Little Shakespeare

My sweet daughter is on the move – and, of course, is obsessed with my books. She is always pulling them off the bookshelf. Instead of moving the books out of her reach, I have decided to indulge her interest by reading her a Shakespeare sonnet a day.  

We are only about a week in, but so far, I have learned: 

  1. Keira likes when I read to her, but she is NOT overly impressed with Shakespeare. The first sonnet we read, she acted appalled that I was making her sit through it. Then, when I finished the sonnet and said it was time to interpret the meaning, she got so offended that she turned to her Gammy for support. Despite her annoyance, I am pressing on with the plan. There must be a reason she keeps pulling that particular book off the shelf, right? 
  1. Shakespeare is weirdly preoccupied with procreation. The earlier sonnets are mostly about preserving your beauty by passing it on to your offspring.

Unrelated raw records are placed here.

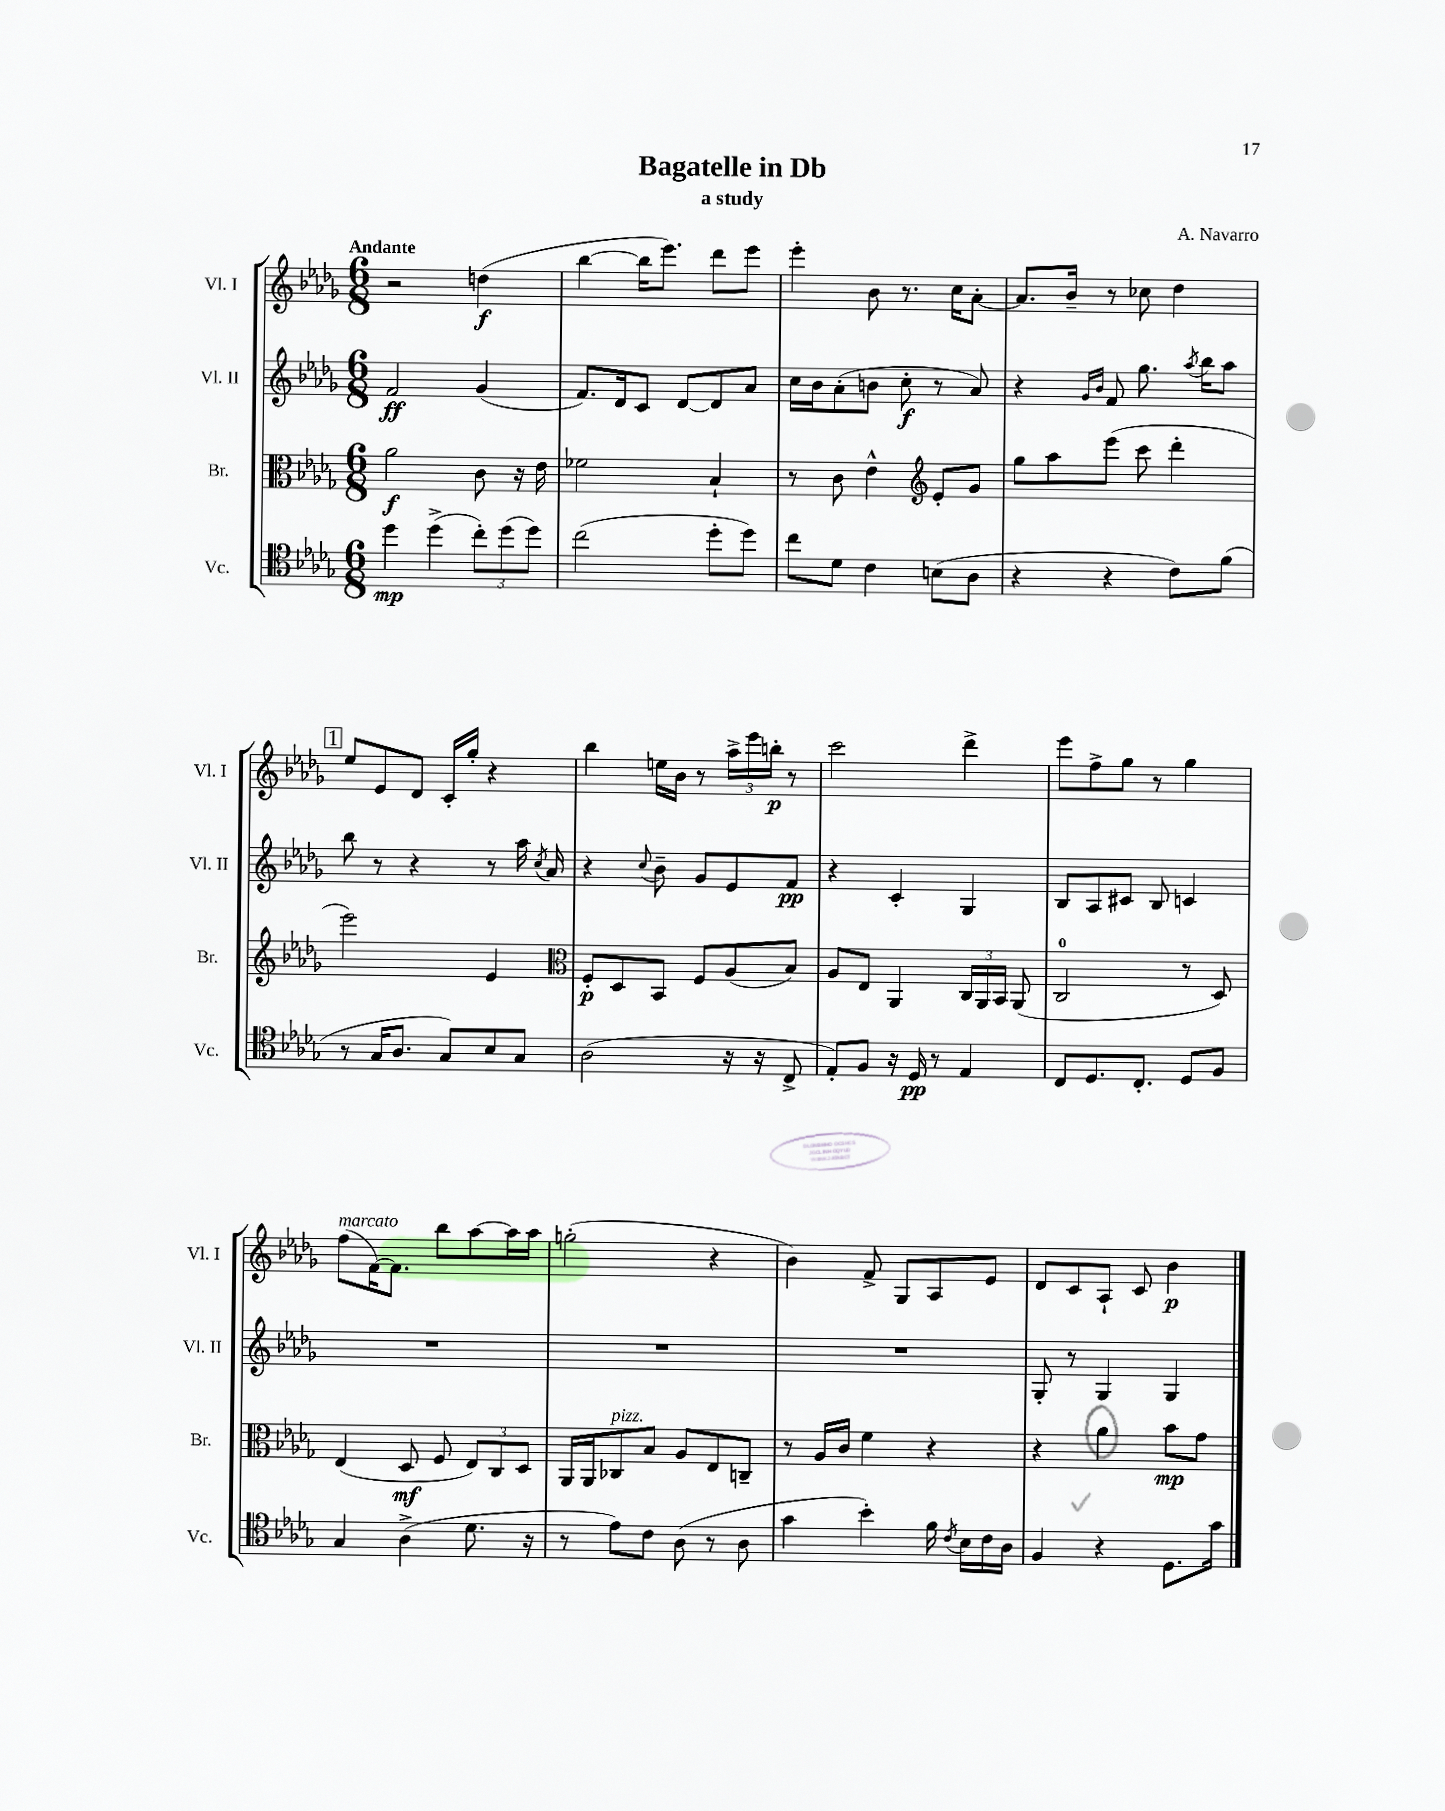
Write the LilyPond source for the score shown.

\header { title = "Bagatelle in Db" composer = "A. Navarro" subtitle = "a study" }
<<
\new StaffGroup <<
\new Staff = "s0" \with { instrumentName = "Vl. I" shortInstrumentName = "Vl. I" } {
    \clef treble \key des \major \numericTimeSignature \time 6/8 \tempo "Andante"
    \autoBeamOff r2 d''4\f( |
    bes''4~ bes''16[ ees'''8.]) des'''8[ ees'''8] |
    ees'''4-. bes'8 r8. c''16[ aes'8]~-. |
    aes'8.[ bes'16]-- r8 ces''8 des''4 |
    \mark \markup { \box "1" } ees''8[ ees'8 des'8] c'16[-. ges''16]-. r4 |
    bes''4 e''16[ bes'16] r8 \tuplet 3/2 { aes''16[-> ees'''16 b''16]-.\p } r8 |
    c'''2 des'''4-> |
    ees'''8[ f''8-> ges''8] r8 ges''4 |
    f''8[^\markup { \italic "marcato" }( f'16~) f'8.] bes''8[ aes''8~ aes''16 aes''16] |
    g''2-.( r4 |
    bes'4) f'8-> ges8[ aes8 ees'8] |
    des'8[ c'8 aes8]-! c'8 bes'4\p \bar "|." |
}
\new Staff = "s1" \with { instrumentName = "Vl. II" shortInstrumentName = "Vl. II" } {
    \clef treble \key des \major \numericTimeSignature \time 6/8
    \autoBeamOff f'2\ff ges'4( |
    f'8.[) des'16 c'8] des'8[~ des'8 aes'8] |
    c''16[ bes'16 aes'8-.( b'8] c''8-.\f r8 aes'8) |
    r4 \grace { ges'16[ bes'16] } f'8 ges''8. \acciaccatura { aes''8 } bes''16[ aes''8] |
    \mark \markup { \box "1" } bes''8 r8 r4 r8 aes''16 \acciaccatura { c''8 } aes'16 |
    r4 \appoggiatura { c''8 } bes'8-- ges'8[ ees'8 f'8]\pp |
    r4 c'4-. ges4 |
    bes8[ aes8 cis'8] bes8 c'4 |
    R2. |
    R2. |
    R2. |
    ges8-. r8 ges4 ges4 \bar "|." |
}
\new Staff = "s2" \with { instrumentName = "Br." shortInstrumentName = "Br." } {
    \clef alto \key des \major \numericTimeSignature \time 6/8
    \autoBeamOff aes'2\f c'8 r16 ees'16 |
    fes'2 bes4-! |
    r8 c'8 ees'4-^ \clef treble ees'8[-. ges'8] |
    ges''8[ aes''8 ees'''8]( c'''8 des'''4-. |
    \mark \markup { \box "1" } ees'''2) ees'4 |
    \clef alto f8[-.\p des8 bes,8] f8[ aes8( bes8]) |
    aes8[ ees8] aes,4 \tuplet 3/2 { c16[ aes,16 bes,16] } aes,8( |
    c2-0 r8 des8) |
    ees4( des8\mf f8 \tuplet 3/2 { ees8[) c8 des8] } |
    aes,16[ aes,16 ces8^\markup { \italic "pizz." } bes8] aes8[ ees8 c8]-- |
    r8 aes16[ c'16] f'4 r4 |
    r4 aes'4 bes'8[\mp ges'8] \bar "|." |
}
\new Staff = "s3" \with { instrumentName = "Vc." shortInstrumentName = "Vc." } {
    \clef tenor \key des \major \numericTimeSignature \time 6/8
    \autoBeamOff des''4\mp des''4->( \tuplet 3/2 { c''8[-.) des''8( des''8]) } |
    c''2( des''8[-. des''8]) |
    c''8[ des'8] c'4 b8[( aes8] |
    r4 r4 c'8[) f'8]( |
    \mark \markup { \box "1" } r8 ges16[ aes8.] ges8[) bes8 ges8] |
    aes2( r16 r16 c8-> |
    ees8[-.) f8] r16 des16\pp r8 ees4 |
    c8[ des8. c8.]-. des8[ f8] |
    ges4 aes4->( des'8. r16 |
    r8 ees'8[) c'8] aes8( r8 aes8 |
    ges'4 bes'4-.) f'16 \acciaccatura { c'8 } bes16[ c'16 aes16] |
    f4 r4 des8.[ ges'16] \bar "|." |
}
>>
>>
\layout { \context { \Score \remove "Bar_number_engraver" } }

I knew that many of his sonnets focused on beauty, but, honestly, I wonder how disappointed he would give that I waited until my thirties to have a child – and that she looks more like her daddy than me.  
  1. Shakespeare is kind of a misogynistic at times, but… yeah… I still like his work.  

Though the below line deviates from the theme of passing along ones looks through procreation, it’s a beautiful line and I had to share it. 

Making a famine where abundance lies,  

Thyself thy foe, to thy sweet self too cruel.

My interpretation: Recognize your worth and be kind to yourself. 

I’m sure there will be some sonnets we like more than others, but I am more than a little delighted that Keira will be able to say that she has read all Shakespeare’s sonnets before age 1.